Transforming women’s health with generative AI
Kubrick partnered with Women in Data® and University College London (UCL) to uncover bias and transform outcomes for women’s health, using generative AI.
- 01
The challenge
A leading professor in autoimmune disease research at UCL wanted to test the hypothesis that most studies on Systemic Lupus Erythematosus (SLE), which disproportionately affect women, don’t adequately address the risk of sex bias in their methodologies when using Machine Learning.

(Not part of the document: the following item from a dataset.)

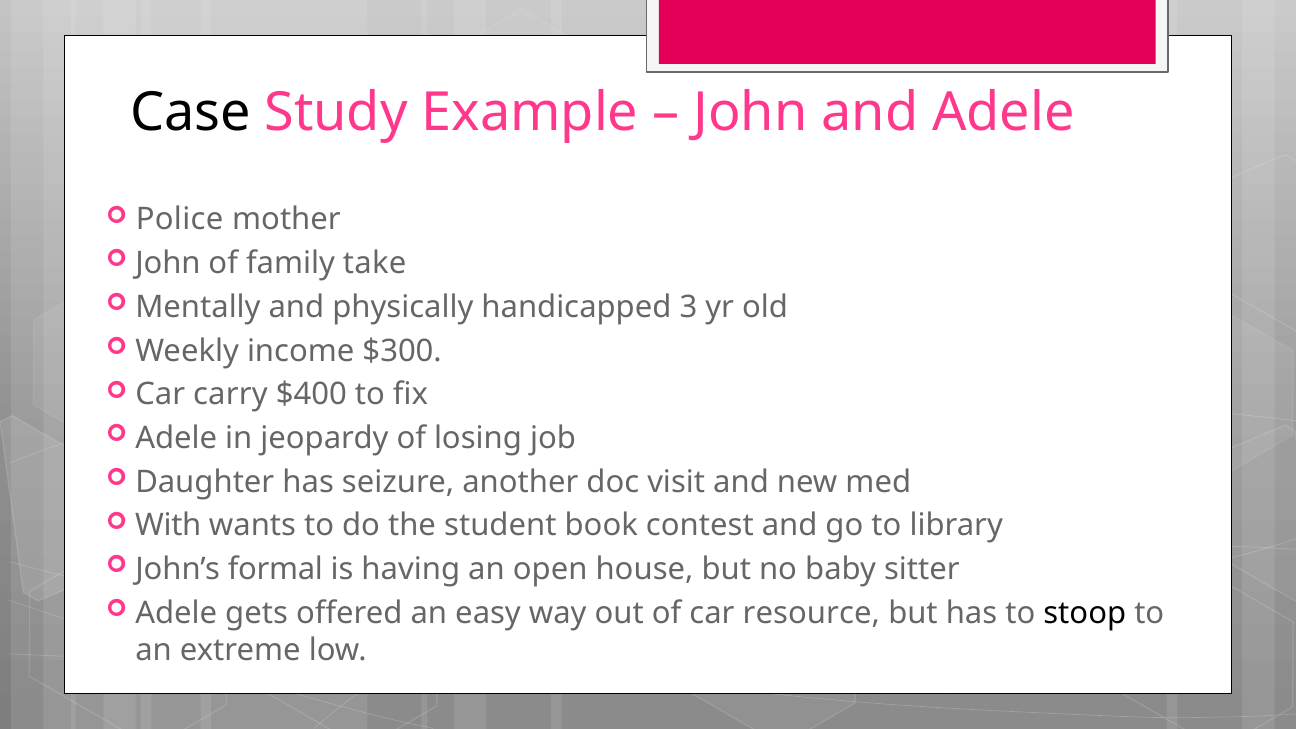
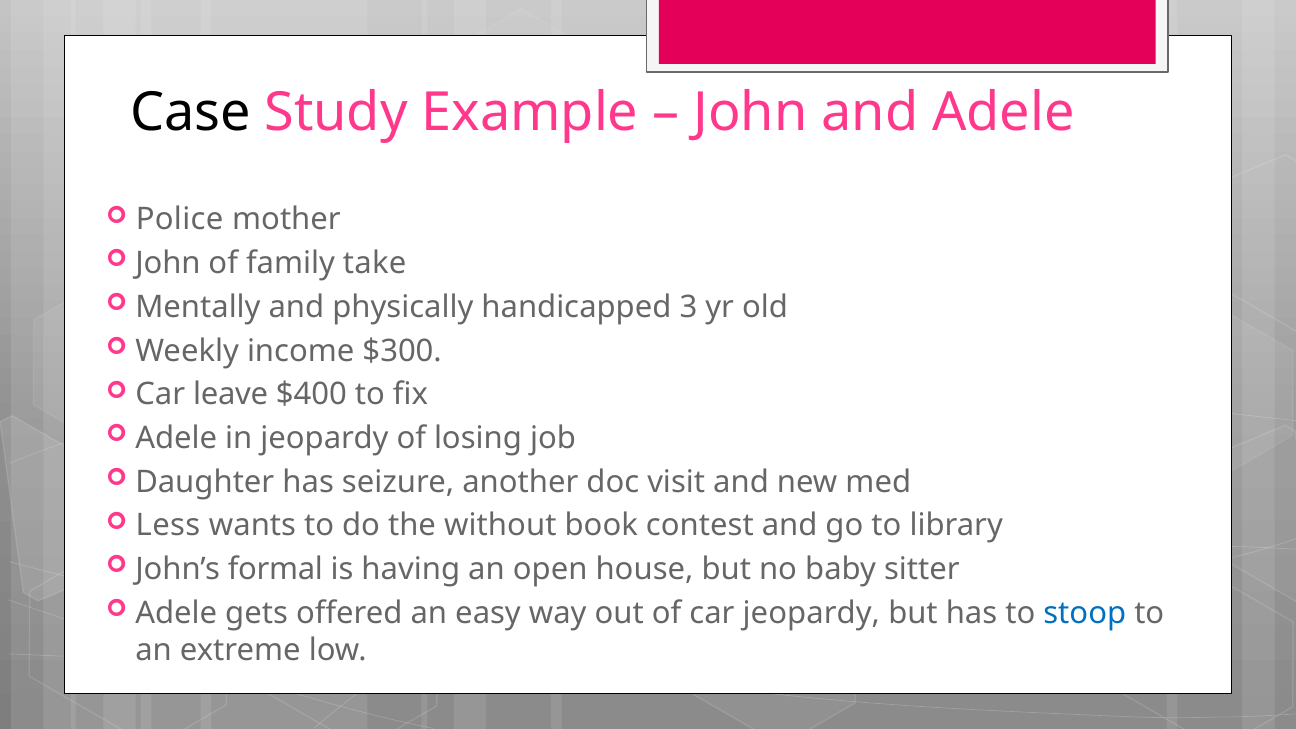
carry: carry -> leave
With: With -> Less
student: student -> without
car resource: resource -> jeopardy
stoop colour: black -> blue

In partnership with Women in Data®, Kubrick provided the voluntary expertise of two of their Generative AI specialists to help expedite and improve the systematic review processes to uncover sources of bias.
- 02
The approach
Kubrick’s consultants created a proof of concept which they scaled to a Minimum Viable Product (MVP) to test and develop a GenAI tool using OpenAI GPT-3.5 Turbo LLM.
They worked with their client to align their technology to domain protocols to augment highly manual processes, including sourcing and vetting papers for eligibility, scoring papers on their proficiency in addressing and remediating potential sex bias, and scoring papers in their proficiency to follow Machine Learning best practice to remediate potential bias.
- 03
The impact
The MVP sourced and scored 160 papers with a run-time of two minutes per paper for assessment, demonstrating the ability to reduce the workload of researchers from weeks to days.
Kubrick provided a comprehensive report on the tool and the development process to ensure explainability and transparency of GenAI to enhance trust and encourage human oversight.
Kubrick are now working with Women in Data® to scale access to the tool for other women’s health initiatives.